Simmering information that the Mugabe-backed National Patriotic Front opposition party was in negotiations with the Nelson Chamisa led MDC-Alliance were all but confirmed by the Zimbabwe Independent newspaper recently when it reported that secret negotiations were on-going between the erstwhile political enemies ahead of the watershed elections due in about a month’s time. According to the paper and other sources, secret meetings have been held at the Mugabe Blue Roof residence and in South Africa. As a fallout due to the burgeoning unholy alliance, the recent NPF split is over control of the party and issue of joining the MDC-Alliance. On one hand, NPF spokesperson, Jealousy Mawarire and other members have declared that they are joining the Alliance, while NPF leader, Ambrose Mutinhiri is against the coalition. Several NPF members have filed nomination papers as Alliance candidates, while on the other hand, Mutinhiri is adamant that he will not withdraw his presidential candidature to back Chamisa.
What begs further interrogation is the deep Zanu PF hatred that has motivated this convergence of complete political strangers. A brief history will assist readers here. It is no secret that Mugabe met the formation of the MDC in 1999 with such a harsh response. Mugabe did not accept the MDC as a genuine and home grown opposition party.
It is therefore surprising that Chamisa, probably overwhelmed by juvenile excitedness on the possibility of landing the State presidency, has chosen to conveniently forget these episodes in the history of the MDC-T and hop into bed with those responsible for the harsh treatment. Tsvangirai must be turning in his grave over this betrayal. What do these people say today seeing Chamisa, the heir apparent to Tsvangirai’s political legacy prostituting himself with Mugabe?
The NPF has not made it a secret that their main political agenda is to protest the resignation of Mugabe during Operation Restore Legacy, (ORL), and return the country to the Mugabe era. Mawarire and other prominent personalities in the NPF, like Prof Jonathan Moyo and Patrick Zhuwao have said as much during public addresses and on social media. Prof Moyo attempted to popularise a Twitter hashtag #CuretheCoup which basically called on people to reverse Operation Restore Legacy. NPF Women’s Assembly Secretary General, Revai Kausiyo openly called for the return of Mugabe during a Bulawayo Provincial Women’s Assembly meeting at Stuttaford Hall in Bulawayo recently. This implies going back to the pre-November 2017 political set-up with Mugabe as State President, Grace Mugabe as First Lady and him as a Minister of Government, among other reversals. A recent Afrobarometer survey conducted by the Mass Public Opinion Institute (MPOI) found out that 41% of Zimbabweans support the Army-backed ORL. That is unequivocal endorsement of the Operation.
To imagine then that the MDC-Alliance is going into an electoral pact with the NPF boggles the mind as to what they want to achieve. Probably they have found a common enemy in ZANU PF, hence the marriage of convenience. The marriage however, needs to be based on some congruency in political thinking and ideology. What the MDC-T claims to stand for is a complete anti-thesis of what the reign of Mugabe proved. The NPF, as conceived by Mugabe, stands for the Mugabe-era policies of unbridled corruption, land barons, toxic politics of insults, patronage and disregard of the aspirations of the majority. On land, it is difficult to imagine where they would converge, with the MDC-Alliance advocating the granting of title deeds to resettled farmers as contained in its recently launched SMART policy document. This is a complete opposite of the Mugabe stance that all land should be nationalised, a position which created the initial international dispute following the historic 2000 land reclamation programme.

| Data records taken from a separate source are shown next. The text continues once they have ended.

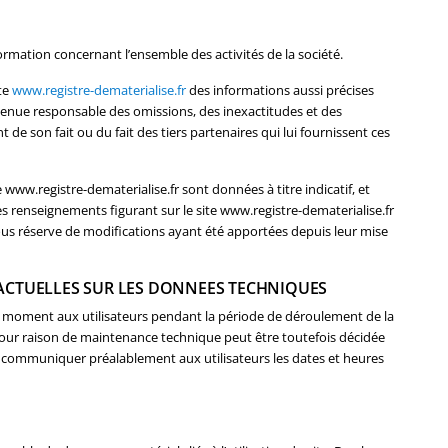
ormation concernant l’ensemble des activités de la société.
te
www.registre-dematerialise.fr
des informations aussi précises
e tenue responsable des omissions, des inexactitudes et des
t de son fait ou du fait des tiers partenaires qui lui fournissent ces
 www.registre-dematerialise.fr sont données à titre indicatif, et
les renseignements figurant sur le site www.registre-dematerialise.fr
ous réserve de modifications ayant été apportées depuis leur mise
RACTUELLES SUR LES DONNEES TECHNIQUES
t moment aux utilisateurs pendant la période de déroulement de la
our raison de maintenance technique peut être toutefois décidée
 communiquer préalablement aux utilisateurs les dates et heures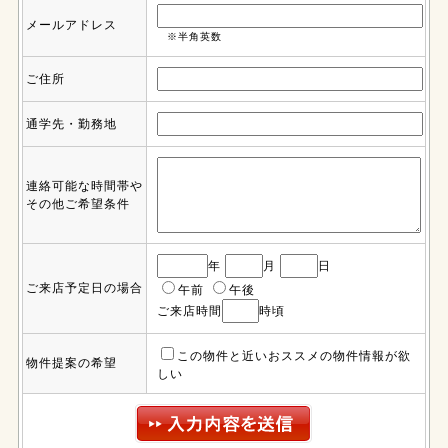
メールアドレス
※半角英数
ご住所
通学先・勤務地
連絡可能な時間帯や
その他ご希望条件
年
月
日
ご来店予定日の場合
午前
午後
ご来店時間
時頃
この物件と近いおススメの物件情報が欲
物件提案の希望
しい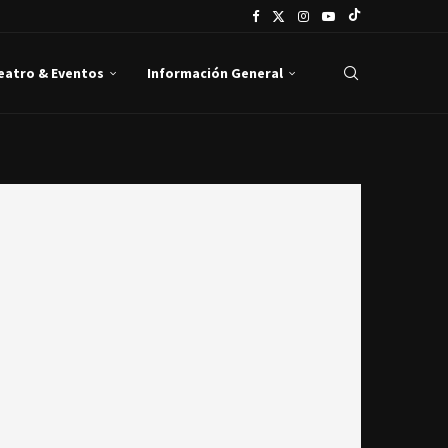
Teatro & Eventos
Información General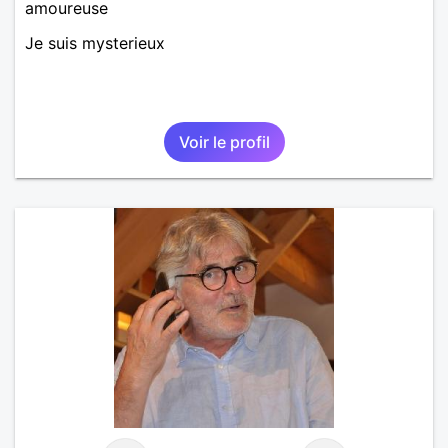
amoureuse
Je suis mysterieux
Voir le profil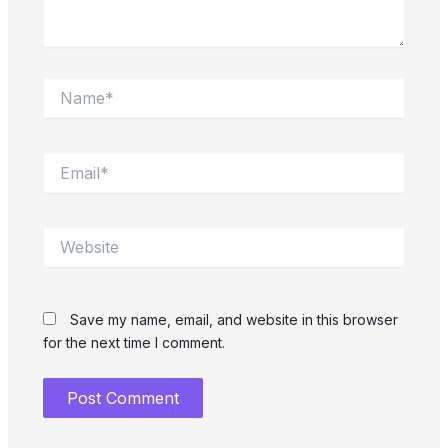
Name*
Email*
Website
Save my name, email, and website in this browser
for the next time I comment.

What an ordinary person can discern from the mooted alliance is that the parties to the proposed alliance are seeking to cheat each other. The MDC-Alliance is hoping to use the residual support for Mugabe in some rural areas to bolster its electoral chances, while the Mugabe camp is being fooled by the hype around the candidature of Chamisa which is based on the false narrative that Zimbabwean voters now want a young leader. So it’s a case of both the farmer and the grasshopper all praying for the maize to grow, but for very different reasons. Mugabe wants to use the MDC-Alliance to stage a political comeback, while the MDC-Alliance wants to use imagined NPF support to win the Presidency. Thereafter it will be dog-eat-dog in a nasty fight for policy direction and spoils of victory.
We are in the campaign season where people expect politicians to say and do anything to win votes. To, however, expect Zimbabwean voters to vote for a political formation with Mugabe is to expect to harvest grain after sowing thorns. The Mugabe brand is damaged goods. Even Prof Welshman Ncube, a supposed principal in the MDC-Alliance, expressed his disgust at the proposed inclusion of the Mugabe party in the Alliance at the launch of the Alliance’s SMART manifesto in Harare on 7 June, fearing what he called “collateral contamination” by the discredited Mugabe’ brand. People are hoping that the best candidate will win the forthcoming elections on the basis of his or her policies’ appeal. Not the use of false narratives on generational consensus and spent forces like the Mugabe brand.